Soft power is just a buzzword to give value to things that have zero demonstrable value.
The CIA Factbook has played zero role in giving the US any measurable power.
Millions of people around the world looked at the CIA world factbook. It was useful. It gives you a warm feeling about the USA and the CIA. Warm feelings are useful.
If you deny this argument do you claim:
1. No one used it or it wasn't useful, or
2. They used it robotically and formed no feelings, or
3. It is of absolutely no use to have people like your organization or country.

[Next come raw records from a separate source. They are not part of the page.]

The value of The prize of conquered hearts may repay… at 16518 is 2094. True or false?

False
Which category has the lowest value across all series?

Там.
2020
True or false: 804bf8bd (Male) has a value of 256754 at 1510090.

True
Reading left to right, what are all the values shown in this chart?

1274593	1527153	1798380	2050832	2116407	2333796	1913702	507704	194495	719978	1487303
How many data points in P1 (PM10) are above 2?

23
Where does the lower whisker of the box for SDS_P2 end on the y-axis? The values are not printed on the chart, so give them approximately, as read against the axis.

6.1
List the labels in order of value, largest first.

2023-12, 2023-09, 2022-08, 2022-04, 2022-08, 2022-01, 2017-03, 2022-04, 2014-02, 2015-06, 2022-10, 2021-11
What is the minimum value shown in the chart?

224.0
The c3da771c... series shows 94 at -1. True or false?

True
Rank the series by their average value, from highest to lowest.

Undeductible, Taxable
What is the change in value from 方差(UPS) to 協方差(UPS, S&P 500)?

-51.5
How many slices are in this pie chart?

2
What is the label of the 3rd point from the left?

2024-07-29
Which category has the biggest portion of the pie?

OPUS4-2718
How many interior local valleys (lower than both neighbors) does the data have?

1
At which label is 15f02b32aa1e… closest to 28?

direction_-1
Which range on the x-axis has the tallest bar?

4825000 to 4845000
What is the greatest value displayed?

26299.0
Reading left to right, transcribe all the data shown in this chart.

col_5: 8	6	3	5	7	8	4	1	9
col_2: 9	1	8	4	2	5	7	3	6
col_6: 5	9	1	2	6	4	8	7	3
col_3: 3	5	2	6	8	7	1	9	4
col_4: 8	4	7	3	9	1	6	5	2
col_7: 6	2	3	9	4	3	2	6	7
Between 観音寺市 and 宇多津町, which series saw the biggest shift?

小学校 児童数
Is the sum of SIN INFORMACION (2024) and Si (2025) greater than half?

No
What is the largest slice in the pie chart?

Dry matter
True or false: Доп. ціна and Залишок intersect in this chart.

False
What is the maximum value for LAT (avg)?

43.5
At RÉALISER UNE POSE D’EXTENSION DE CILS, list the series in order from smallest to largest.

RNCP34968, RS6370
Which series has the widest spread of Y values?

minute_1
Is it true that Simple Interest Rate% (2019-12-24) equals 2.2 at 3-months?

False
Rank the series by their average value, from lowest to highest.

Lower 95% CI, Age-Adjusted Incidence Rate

In the early days of Wikipedia many articles were taken directly from the CIA Factbook since it was public domain. Numerous Wikipedians have fond memories of it and remembers it as something the US did that was actually good and not evil shit. That and America's Army. Cheap ways to gain goodwill. Maybe in the grand scheme of things it didn't matter.
right. because there's zero demonstrative value in USAID giving aid to foreign countries which is why we just left.
...and then china moved in.
The real problem is that the problem isnt binary or immediately causal. "This happened, and then that happened".
These problems are slowly developing with more than 1 term in the equation.
China doesnt build silk road 2.0 because of one little decision. It's an accumulation, and by then it's too late.
I agree. People use "soft power" as the reason the US should do so many things for free, but the benefits aren't coming back to the US.
The McNamara fallacy (also known as the quantitative fallacy), named for Robert McNamara, the U.S. Secretary of Defense from 1961 to 1968, involves making a decision based solely on quantitative observations (or metrics) and ignoring all others. The reason given is often that these other observations cannot be proven.[1]